If breastfeeding is an easy option for you, it’s a great way to nurture your baby’s microbiome early on in their life. Your breastmilk can “customize” itself to your baby's needs—providing essential nutrients and, yes, probiotics!
The probiotics and prebiotics in your breastmilk will help build your baby’s own microbiome while their immune system matures on its own.
Spend Time in the Dirt
A little tummy time in the great outdoors? Your baby will probably love it.
There are tons of probiotics in the soil, making grounding an easy (and free) way to boost your baby’s microbiome.
Creating a habit of outdoor play and curiosity as your child grows can help strengthen their immune system and nurture their gut and skin health—while cultivating a lifetime love for nature.
Focus on Adding Bacteria Instead of Removing It
For years, the medical community has subscribed to the idea that removing harmful bacteria is the way to treat infection and illness.
That’s sort of true.
Your gut microbiome is constantly fighting with itself—the ultimate story of good vs evil. Although antibacterials are important for treating some infections, you can actually make a lot of progress by feeding the good bacteria.
Increase the good bacteria in your baby’s system, and they’ll have a better chance of fighting off the bad stuff.
If you focus on removing bacteria altogether (via frequent use of antibiotics and antibacterials), you’ll kill both the good and the bad bacteria—leaving skin susceptible to future infections.
Use Non-Toxic Skincare Products (Like Organic Baby Shampoo and Organic Baby Wash)

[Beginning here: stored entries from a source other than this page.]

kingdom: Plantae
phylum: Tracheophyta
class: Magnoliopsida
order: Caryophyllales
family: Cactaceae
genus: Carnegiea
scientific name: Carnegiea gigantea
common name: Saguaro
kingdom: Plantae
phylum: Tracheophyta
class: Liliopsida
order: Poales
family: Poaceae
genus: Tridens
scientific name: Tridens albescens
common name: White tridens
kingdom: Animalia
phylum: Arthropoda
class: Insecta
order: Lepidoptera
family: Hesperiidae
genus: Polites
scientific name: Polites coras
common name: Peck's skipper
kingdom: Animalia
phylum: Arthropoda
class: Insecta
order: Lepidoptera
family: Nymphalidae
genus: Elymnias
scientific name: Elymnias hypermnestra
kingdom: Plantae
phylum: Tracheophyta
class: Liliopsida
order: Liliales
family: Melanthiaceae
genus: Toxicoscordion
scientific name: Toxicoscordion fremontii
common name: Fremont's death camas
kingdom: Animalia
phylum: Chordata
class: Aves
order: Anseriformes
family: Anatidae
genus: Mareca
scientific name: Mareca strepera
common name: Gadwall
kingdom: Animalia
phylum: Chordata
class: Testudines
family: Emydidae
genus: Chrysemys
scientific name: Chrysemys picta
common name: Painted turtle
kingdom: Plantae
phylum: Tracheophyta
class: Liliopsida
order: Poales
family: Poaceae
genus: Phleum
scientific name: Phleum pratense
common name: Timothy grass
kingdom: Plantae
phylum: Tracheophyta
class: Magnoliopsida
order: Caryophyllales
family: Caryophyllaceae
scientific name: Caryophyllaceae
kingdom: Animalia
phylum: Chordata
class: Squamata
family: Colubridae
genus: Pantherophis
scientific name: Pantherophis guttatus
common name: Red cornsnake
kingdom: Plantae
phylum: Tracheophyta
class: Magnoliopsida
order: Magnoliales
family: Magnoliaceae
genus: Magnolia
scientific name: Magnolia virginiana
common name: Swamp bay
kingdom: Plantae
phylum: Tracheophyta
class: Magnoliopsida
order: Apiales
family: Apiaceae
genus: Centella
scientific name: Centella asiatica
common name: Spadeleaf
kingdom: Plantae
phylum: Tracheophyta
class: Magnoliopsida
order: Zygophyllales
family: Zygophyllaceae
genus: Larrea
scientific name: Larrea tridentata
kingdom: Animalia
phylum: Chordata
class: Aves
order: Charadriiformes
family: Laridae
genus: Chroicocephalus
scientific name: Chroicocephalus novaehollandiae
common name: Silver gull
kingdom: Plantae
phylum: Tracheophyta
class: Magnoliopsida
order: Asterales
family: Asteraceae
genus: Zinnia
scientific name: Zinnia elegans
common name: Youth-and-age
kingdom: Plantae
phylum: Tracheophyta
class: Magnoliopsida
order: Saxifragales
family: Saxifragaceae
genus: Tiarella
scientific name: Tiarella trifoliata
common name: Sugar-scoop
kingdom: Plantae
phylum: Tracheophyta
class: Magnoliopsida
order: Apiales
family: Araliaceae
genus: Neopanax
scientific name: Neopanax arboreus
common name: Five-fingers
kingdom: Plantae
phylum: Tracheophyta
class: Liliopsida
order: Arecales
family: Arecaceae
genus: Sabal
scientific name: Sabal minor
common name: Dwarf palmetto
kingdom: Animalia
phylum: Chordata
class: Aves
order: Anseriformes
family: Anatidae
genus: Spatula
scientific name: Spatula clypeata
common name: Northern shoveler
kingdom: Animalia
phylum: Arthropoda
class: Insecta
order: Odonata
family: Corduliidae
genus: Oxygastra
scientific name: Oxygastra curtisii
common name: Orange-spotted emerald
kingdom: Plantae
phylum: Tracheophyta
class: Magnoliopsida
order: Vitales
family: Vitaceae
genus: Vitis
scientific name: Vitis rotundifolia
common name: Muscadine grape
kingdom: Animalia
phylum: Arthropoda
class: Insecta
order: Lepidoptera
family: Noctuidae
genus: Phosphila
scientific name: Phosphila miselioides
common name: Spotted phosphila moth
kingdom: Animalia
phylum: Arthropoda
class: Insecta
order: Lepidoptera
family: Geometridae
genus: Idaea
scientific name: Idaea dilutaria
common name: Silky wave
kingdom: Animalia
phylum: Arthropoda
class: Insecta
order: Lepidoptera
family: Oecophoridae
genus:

We don’t like to fixate on all the bad stuff in baby skincare products. But trust us—it’s one big yikes. Fresh out of the womb, your baby’s microbiome is fragile. The choices you make between birth and early childhood development can either provide long-term nourishment or chronic damage.
Focus on two things: the food your baby consumes and the products their skin is exposed to.
Signs You Need to Focus on Feeding Your Baby’s Microbiome
Wondering how your baby’s microbiome is doing? These signs and symptoms can indicate distress:
- Unexplained digestive issues
- Frequent rashes (like eczema and baby acne)
- Immune system distress and frequent illness
The solution to these issues is typically an over-the-counter cream or medication. But this can further alter the natural microbiome and cause long-term issues.
If possible, treat the symptoms with all-natural products, like 100% grass-fed tallow balm and organic baby balm. Then do a deep dive into diet and lifestyle, so you can help your baby rebuild their microbiome—and their health.